Go through the entries and transcribe each one exactly, dropping the pictures.
*** Data to examine Section Begins ***
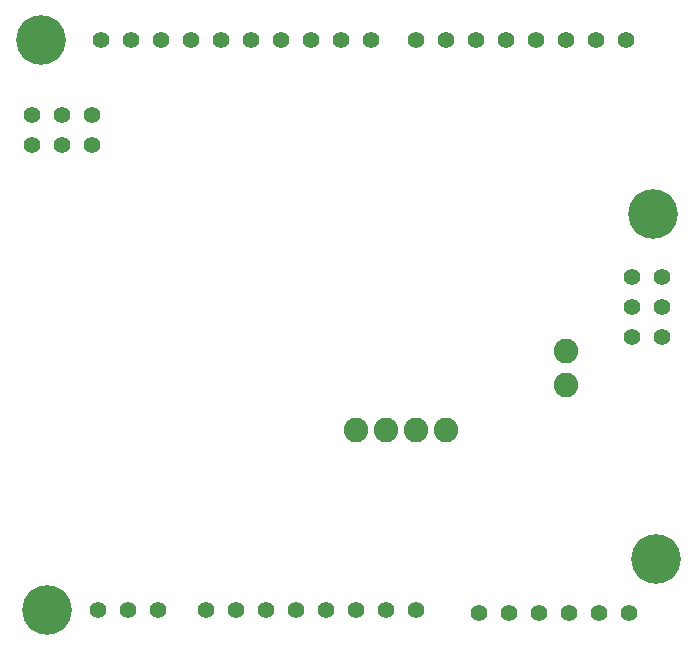
<source format=gbr>
%TF.GenerationSoftware,KiCad,Pcbnew,8.0.5*%
%TF.CreationDate,2024-12-11T22:42:58-06:00*%
%TF.ProjectId,4011MS2,34303131-4d53-4322-9e6b-696361645f70,1.0*%
%TF.SameCoordinates,Original*%
%TF.FileFunction,Soldermask,Bot*%
%TF.FilePolarity,Negative*%
%FSLAX46Y46*%
G04 Gerber Fmt 4.6, Leading zero omitted, Abs format (unit mm)*
G04 Created by KiCad (PCBNEW 8.0.5) date 2024-12-11 22:42:58*
%MOMM*%
%LPD*%
G01*
G04 APERTURE LIST*
%ADD10C,4.199890*%
%ADD11C,1.422000*%
%ADD12C,2.082800*%
G04 APERTURE END LIST*
D10*
%TO.C,H1*%
X120650000Y-68580000D03*
%TD*%
D11*
%TO.C,J10*%
X134620000Y-116840000D03*
X137160000Y-116840000D03*
X139700000Y-116840000D03*
X142240000Y-116840000D03*
X144780000Y-116840000D03*
X147320000Y-116840000D03*
X149860000Y-116840000D03*
X152400000Y-116840000D03*
%TD*%
D10*
%TO.C,H4*%
X121158000Y-116840000D03*
%TD*%
D11*
%TO.C,J14*%
X152400000Y-68580000D03*
X154940000Y-68580000D03*
X157480000Y-68580000D03*
X160020000Y-68580000D03*
X162560000Y-68580000D03*
X165100000Y-68580000D03*
X167640000Y-68580000D03*
X170180000Y-68580000D03*
%TD*%
D10*
%TO.C,H2*%
X172466000Y-83312000D03*
%TD*%
D11*
%TO.C,J9*%
X125476000Y-116840000D03*
X128016000Y-116840000D03*
X130556000Y-116840000D03*
%TD*%
%TO.C,J11*%
X157734000Y-117094000D03*
X160274000Y-117094000D03*
X162814000Y-117094000D03*
X165354000Y-117094000D03*
X167894000Y-117094000D03*
X170434000Y-117094000D03*
%TD*%
D12*
%TO.C,J2*%
X165064800Y-97830400D03*
%TD*%
%TO.C,J17*%
X147320000Y-101600000D03*
X149860000Y-101600000D03*
X152400000Y-101600000D03*
X154940000Y-101600000D03*
%TD*%
D11*
%TO.C,J12*%
X119888000Y-77470000D03*
X119888000Y-74930000D03*
X122428000Y-77470000D03*
X122428000Y-74930000D03*
X124968000Y-77470000D03*
X124968000Y-74930000D03*
%TD*%
D10*
%TO.C,H3*%
X172720000Y-112522000D03*
%TD*%
D12*
%TO.C,J1*%
X165064800Y-94950800D03*
%TD*%
D11*
%TO.C,J15*%
X170688000Y-88646000D03*
X173228000Y-88646000D03*
X170688000Y-91186000D03*
X173228000Y-91186000D03*
X170688000Y-93726000D03*
X173228000Y-93726000D03*
%TD*%
%TO.C,J13*%
X125730000Y-68580000D03*
X128270000Y-68580000D03*
X130810000Y-68580000D03*
X133350000Y-68580000D03*
X135890000Y-68580000D03*
X138430000Y-68580000D03*
X140970000Y-68580000D03*
X143510000Y-68580000D03*
X146050000Y-68580000D03*
X148590000Y-68580000D03*
%TD*%
M02*

</source>
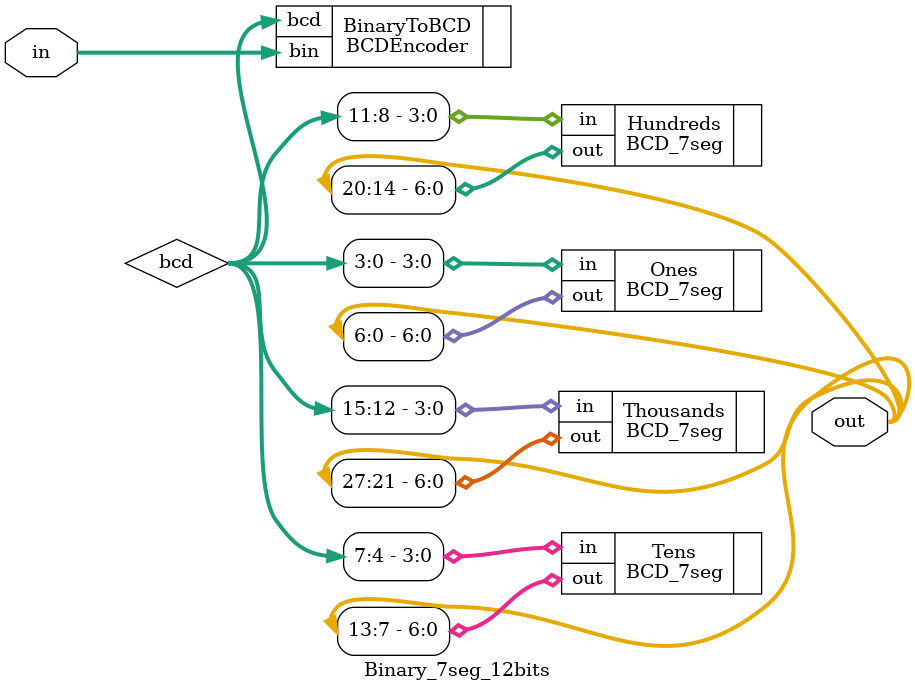
<source format=v>
module Binary_7seg_12bits(
	input [11:0] in, //12 bit input
	output [27:0] out); //4 displays x 7 segments = 28 bit output


wire [15:0] bcd;

BCDEncoder BinaryToBCD(.bin(in), .bcd(bcd));

BCD_7seg Thousands(.in(bcd[15:12]), .out(out[27:21]));
BCD_7seg Hundreds(.in(bcd[11:8]), .out(out[20:14]));
BCD_7seg Tens(.in(bcd[7:4]), .out(out[13:7]));
BCD_7seg Ones(.in(bcd[3:0]), .out(out[6:0]));

endmodule

</source>
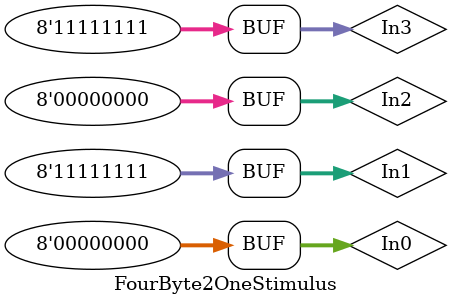
<source format=v>
`timescale 1ns / 1ps


module FourByte2OneStimulus;

	// Inputs
	reg [7:0] In0;
	reg [7:0] In1;
	reg [7:0] In2;
	reg [7:0] In3;

	// Outputs
	wire [7:0] Out;

		
	FourByte2One uut (
		.In0(In0), 
		.In1(In1), 
		.In2(In2), 
		.In3(In3), 
		.Out(Out)
	);

	initial begin
		// Initialize Inputs
		In0 = 0;
		In1 = 0;
		In2 = 0;
		In3 = 0;

		// Wait 100 ns for global reset to finish
		#100;
		
		// Add stimulus here
		#50 
		In0 = 255;
		In1 = 0;
		In2 = 255;
		In3 = 0;
      
		#50
		In0 = 0;
		In1 = 255;
		In2 = 0;
		In3 = 255;
		

	end
      
	initial begin
		$monitor("O=%d,I0=%d,I=%d1,I2=%d,I3=%d",Out, In0, In1, In2, In3);
	end 
		
		
endmodule


</source>
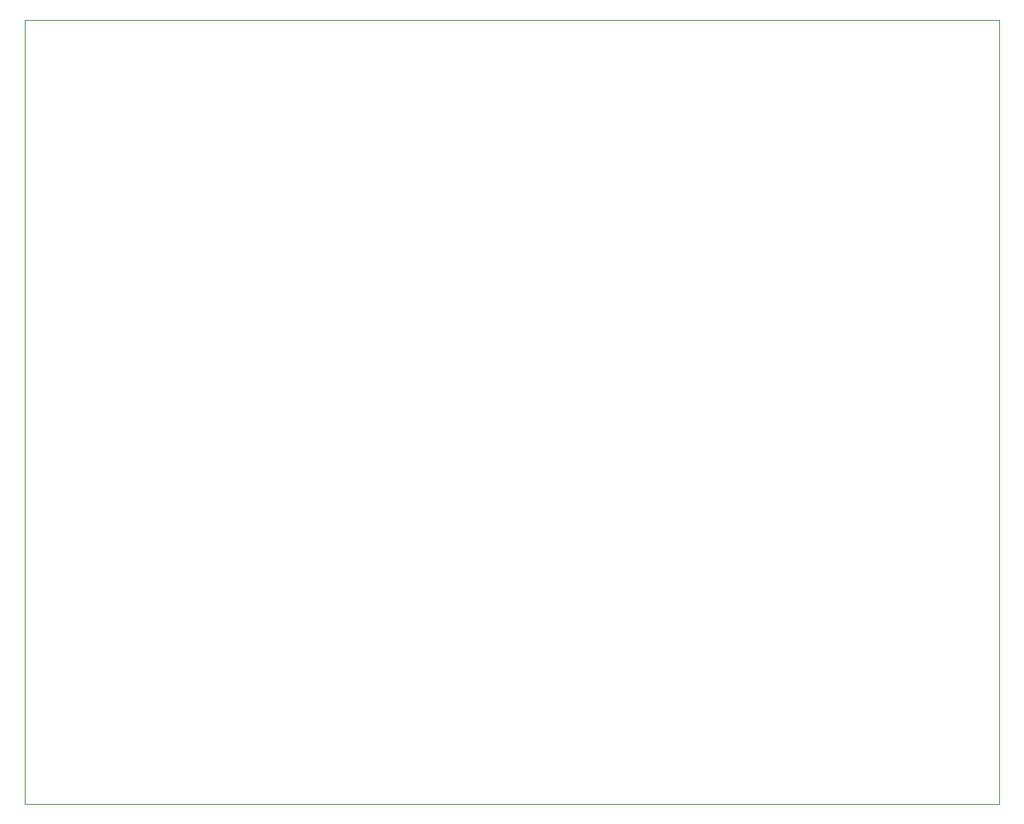
<source format=gm1>
G04 #@! TF.GenerationSoftware,KiCad,Pcbnew,(5.1.12)-1*
G04 #@! TF.CreationDate,2022-02-21T20:10:41-04:00*
G04 #@! TF.ProjectId,OMC_WIFI_PCB,4f4d435f-5749-4464-995f-5043422e6b69,rev?*
G04 #@! TF.SameCoordinates,Original*
G04 #@! TF.FileFunction,Profile,NP*
%FSLAX46Y46*%
G04 Gerber Fmt 4.6, Leading zero omitted, Abs format (unit mm)*
G04 Created by KiCad (PCBNEW (5.1.12)-1) date 2022-02-21 20:10:41*
%MOMM*%
%LPD*%
G01*
G04 APERTURE LIST*
G04 #@! TA.AperFunction,Profile*
%ADD10C,0.050000*%
G04 #@! TD*
G04 APERTURE END LIST*
D10*
X576580000Y898850000D02*
X576580000Y981930000D01*
X576580000Y981930000D02*
X679760000Y981930000D01*
X679760000Y898850000D02*
X679760000Y981930000D01*
X576580000Y898850000D02*
X679760000Y898850000D01*
M02*

</source>
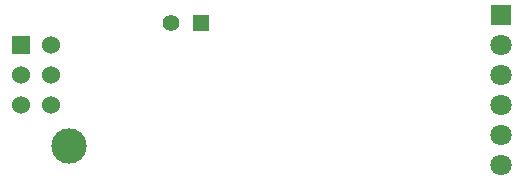
<source format=gbs>
G04 (created by PCBNEW (2013-07-07 BZR 4022)-stable) date 28/01/2014 11:02:56*
%MOIN*%
G04 Gerber Fmt 3.4, Leading zero omitted, Abs format*
%FSLAX34Y34*%
G01*
G70*
G90*
G04 APERTURE LIST*
%ADD10C,0.00590551*%
%ADD11R,0.055X0.055*%
%ADD12C,0.055*%
%ADD13R,0.06X0.06*%
%ADD14C,0.06*%
%ADD15R,0.0708661X0.0708661*%
%ADD16C,0.0708661*%
%ADD17C,0.11811*%
G04 APERTURE END LIST*
G54D10*
G54D11*
X76000Y-60250D03*
G54D12*
X75000Y-60250D03*
G54D13*
X70000Y-61000D03*
G54D14*
X71000Y-61000D03*
X70000Y-62000D03*
X71000Y-62000D03*
X70000Y-63000D03*
X71000Y-63000D03*
G54D15*
X86000Y-60000D03*
G54D16*
X86000Y-61000D03*
X86000Y-62000D03*
X86000Y-63000D03*
X86000Y-64000D03*
X86000Y-65000D03*
G54D17*
X71600Y-64350D03*
M02*

</source>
*** Data to examine Section Ends ***
## Exercise response
<source format=gbr>
%TF.GenerationSoftware,KiCad,Pcbnew,8.0.5*%
%TF.CreationDate,2024-12-11T22:42:58-06:00*%
%TF.ProjectId,4011MS2,34303131-4d53-4322-9e6b-696361645f70,1.0*%
%TF.SameCoordinates,Original*%
%TF.FileFunction,Soldermask,Bot*%
%TF.FilePolarity,Negative*%
%FSLAX46Y46*%
G04 Gerber Fmt 4.6, Leading zero omitted, Abs format (unit mm)*
G04 Created by KiCad (PCBNEW 8.0.5) date 2024-12-11 22:42:58*
%MOMM*%
%LPD*%
G01*
G04 APERTURE LIST*
%ADD10C,4.199890*%
%ADD11C,1.422000*%
%ADD12C,2.082800*%
G04 APERTURE END LIST*
D10*
%TO.C,H1*%
X120650000Y-68580000D03*
%TD*%
D11*
%TO.C,J10*%
X134620000Y-116840000D03*
X137160000Y-116840000D03*
X139700000Y-116840000D03*
X142240000Y-116840000D03*
X144780000Y-116840000D03*
X147320000Y-116840000D03*
X149860000Y-116840000D03*
X152400000Y-116840000D03*
%TD*%
D10*
%TO.C,H4*%
X121158000Y-116840000D03*
%TD*%
D11*
%TO.C,J14*%
X152400000Y-68580000D03*
X154940000Y-68580000D03*
X157480000Y-68580000D03*
X160020000Y-68580000D03*
X162560000Y-68580000D03*
X165100000Y-68580000D03*
X167640000Y-68580000D03*
X170180000Y-68580000D03*
%TD*%
D10*
%TO.C,H2*%
X172466000Y-83312000D03*
%TD*%
D11*
%TO.C,J9*%
X125476000Y-116840000D03*
X128016000Y-116840000D03*
X130556000Y-116840000D03*
%TD*%
%TO.C,J11*%
X157734000Y-117094000D03*
X160274000Y-117094000D03*
X162814000Y-117094000D03*
X165354000Y-117094000D03*
X167894000Y-117094000D03*
X170434000Y-117094000D03*
%TD*%
D12*
%TO.C,J2*%
X165064800Y-97830400D03*
%TD*%
%TO.C,J17*%
X147320000Y-101600000D03*
X149860000Y-101600000D03*
X152400000Y-101600000D03*
X154940000Y-101600000D03*
%TD*%
D11*
%TO.C,J12*%
X119888000Y-77470000D03*
X119888000Y-74930000D03*
X122428000Y-77470000D03*
X122428000Y-74930000D03*
X124968000Y-77470000D03*
X124968000Y-74930000D03*
%TD*%
D10*
%TO.C,H3*%
X172720000Y-112522000D03*
%TD*%
D12*
%TO.C,J1*%
X165064800Y-94950800D03*
%TD*%
D11*
%TO.C,J15*%
X170688000Y-88646000D03*
X173228000Y-88646000D03*
X170688000Y-91186000D03*
X173228000Y-91186000D03*
X170688000Y-93726000D03*
X173228000Y-93726000D03*
%TD*%
%TO.C,J13*%
X125730000Y-68580000D03*
X128270000Y-68580000D03*
X130810000Y-68580000D03*
X133350000Y-68580000D03*
X135890000Y-68580000D03*
X138430000Y-68580000D03*
X140970000Y-68580000D03*
X143510000Y-68580000D03*
X146050000Y-68580000D03*
X148590000Y-68580000D03*
%TD*%
M02*

</source>
<source format=v>
module Binary_7seg_12bits(
	input [11:0] in, //12 bit input
	output [27:0] out); //4 displays x 7 segments = 28 bit output


wire [15:0] bcd;

BCDEncoder BinaryToBCD(.bin(in), .bcd(bcd));

BCD_7seg Thousands(.in(bcd[15:12]), .out(out[27:21]));
BCD_7seg Hundreds(.in(bcd[11:8]), .out(out[20:14]));
BCD_7seg Tens(.in(bcd[7:4]), .out(out[13:7]));
BCD_7seg Ones(.in(bcd[3:0]), .out(out[6:0]));

endmodule

</source>
<source format=v>
`timescale 1ns / 1ps


module FourByte2OneStimulus;

	// Inputs
	reg [7:0] In0;
	reg [7:0] In1;
	reg [7:0] In2;
	reg [7:0] In3;

	// Outputs
	wire [7:0] Out;

		
	FourByte2One uut (
		.In0(In0), 
		.In1(In1), 
		.In2(In2), 
		.In3(In3), 
		.Out(Out)
	);

	initial begin
		// Initialize Inputs
		In0 = 0;
		In1 = 0;
		In2 = 0;
		In3 = 0;

		// Wait 100 ns for global reset to finish
		#100;
		
		// Add stimulus here
		#50 
		In0 = 255;
		In1 = 0;
		In2 = 255;
		In3 = 0;
      
		#50
		In0 = 0;
		In1 = 255;
		In2 = 0;
		In3 = 255;
		

	end
      
	initial begin
		$monitor("O=%d,I0=%d,I=%d1,I2=%d,I3=%d",Out, In0, In1, In2, In3);
	end 
		
		
endmodule


</source>
<source format=gm1>
G04 #@! TF.GenerationSoftware,KiCad,Pcbnew,(5.1.12)-1*
G04 #@! TF.CreationDate,2022-02-21T20:10:41-04:00*
G04 #@! TF.ProjectId,OMC_WIFI_PCB,4f4d435f-5749-4464-995f-5043422e6b69,rev?*
G04 #@! TF.SameCoordinates,Original*
G04 #@! TF.FileFunction,Profile,NP*
%FSLAX46Y46*%
G04 Gerber Fmt 4.6, Leading zero omitted, Abs format (unit mm)*
G04 Created by KiCad (PCBNEW (5.1.12)-1) date 2022-02-21 20:10:41*
%MOMM*%
%LPD*%
G01*
G04 APERTURE LIST*
G04 #@! TA.AperFunction,Profile*
%ADD10C,0.050000*%
G04 #@! TD*
G04 APERTURE END LIST*
D10*
X576580000Y898850000D02*
X576580000Y981930000D01*
X576580000Y981930000D02*
X679760000Y981930000D01*
X679760000Y898850000D02*
X679760000Y981930000D01*
X576580000Y898850000D02*
X679760000Y898850000D01*
M02*

</source>
<source format=gbs>
G04 (created by PCBNEW (2013-07-07 BZR 4022)-stable) date 28/01/2014 11:02:56*
%MOIN*%
G04 Gerber Fmt 3.4, Leading zero omitted, Abs format*
%FSLAX34Y34*%
G01*
G70*
G90*
G04 APERTURE LIST*
%ADD10C,0.00590551*%
%ADD11R,0.055X0.055*%
%ADD12C,0.055*%
%ADD13R,0.06X0.06*%
%ADD14C,0.06*%
%ADD15R,0.0708661X0.0708661*%
%ADD16C,0.0708661*%
%ADD17C,0.11811*%
G04 APERTURE END LIST*
G54D10*
G54D11*
X76000Y-60250D03*
G54D12*
X75000Y-60250D03*
G54D13*
X70000Y-61000D03*
G54D14*
X71000Y-61000D03*
X70000Y-62000D03*
X71000Y-62000D03*
X70000Y-63000D03*
X71000Y-63000D03*
G54D15*
X86000Y-60000D03*
G54D16*
X86000Y-61000D03*
X86000Y-62000D03*
X86000Y-63000D03*
X86000Y-64000D03*
X86000Y-65000D03*
G54D17*
X71600Y-64350D03*
M02*

</source>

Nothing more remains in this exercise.